§ Exercise prompt
Taking the entries below, transcribe only the lines starting with the one with "hfov_deg: 10.7" and going on through the one with "exposure_s: 1/6", exactly as written, without the pictures.

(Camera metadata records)
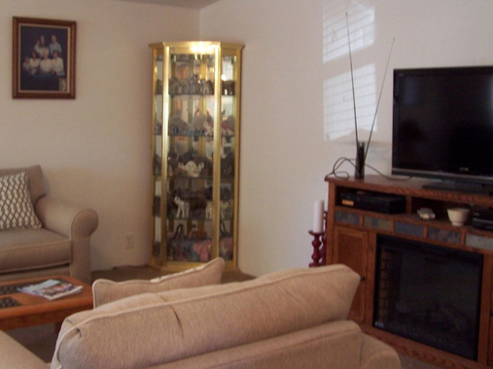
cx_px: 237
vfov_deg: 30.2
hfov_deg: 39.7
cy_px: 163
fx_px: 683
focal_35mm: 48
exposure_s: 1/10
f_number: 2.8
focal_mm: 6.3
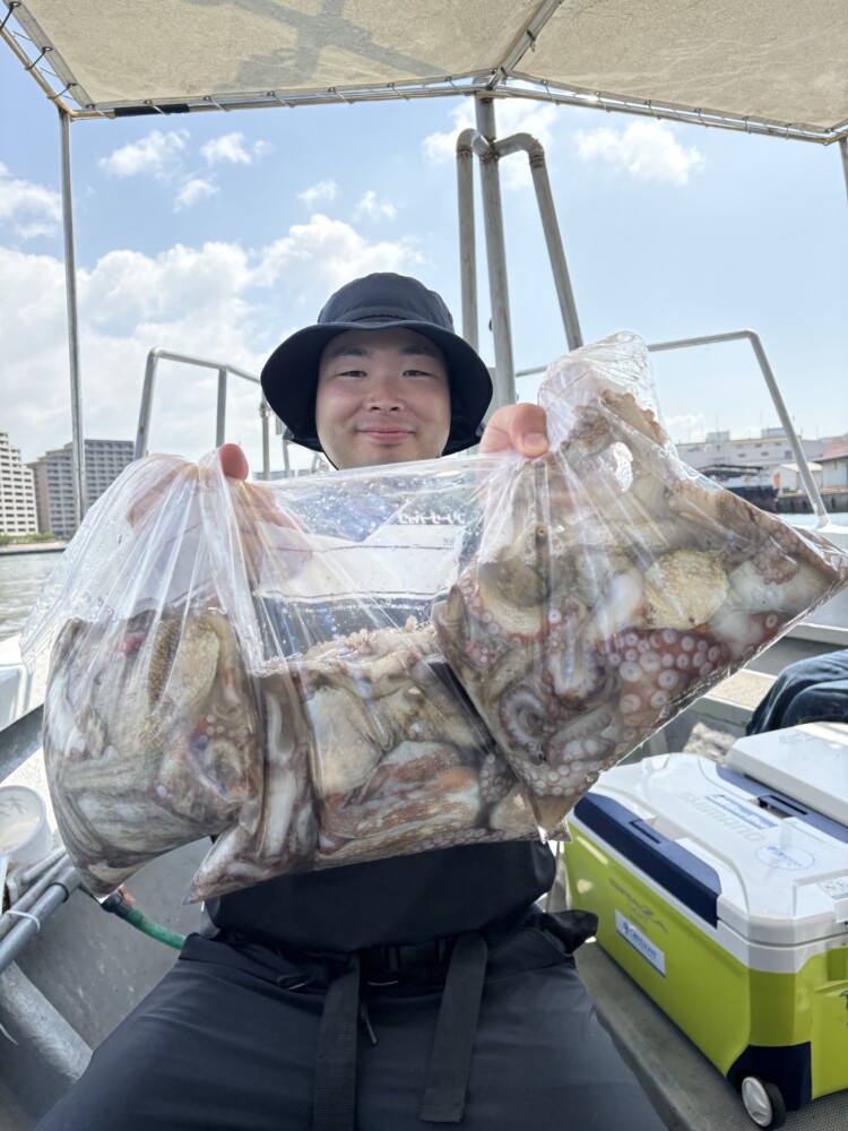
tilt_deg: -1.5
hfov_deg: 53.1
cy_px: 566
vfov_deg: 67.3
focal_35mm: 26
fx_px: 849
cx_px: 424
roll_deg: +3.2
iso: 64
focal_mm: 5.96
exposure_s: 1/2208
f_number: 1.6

---

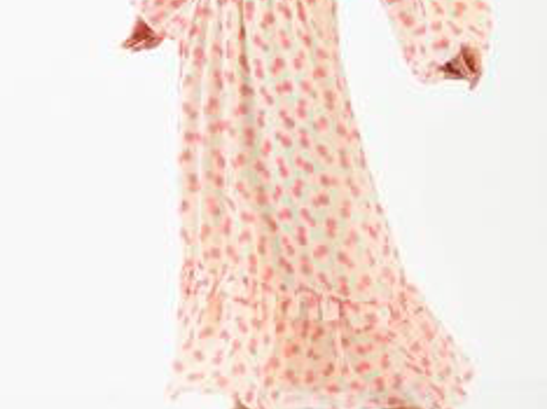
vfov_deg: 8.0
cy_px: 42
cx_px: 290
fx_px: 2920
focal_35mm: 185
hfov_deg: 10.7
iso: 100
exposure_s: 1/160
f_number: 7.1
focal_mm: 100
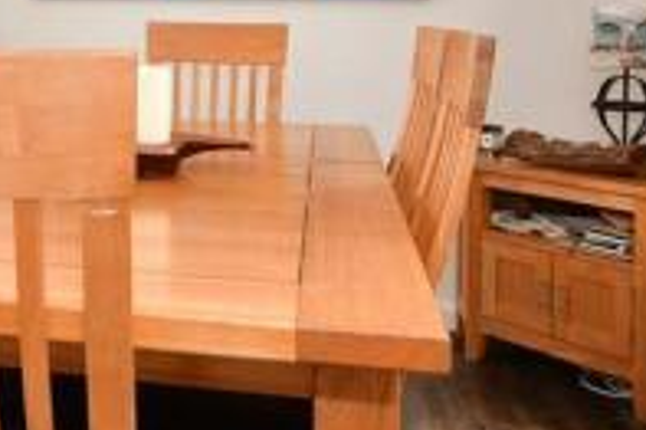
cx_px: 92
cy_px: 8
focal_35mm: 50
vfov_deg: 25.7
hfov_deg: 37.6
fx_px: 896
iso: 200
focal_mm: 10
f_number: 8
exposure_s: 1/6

§ Reply
hfov_deg: 10.7
iso: 100
exposure_s: 1/160
f_number: 7.1
focal_mm: 100
cx_px: 92
cy_px: 8
focal_35mm: 50
vfov_deg: 25.7
hfov_deg: 37.6
fx_px: 896
iso: 200
focal_mm: 10
f_number: 8
exposure_s: 1/6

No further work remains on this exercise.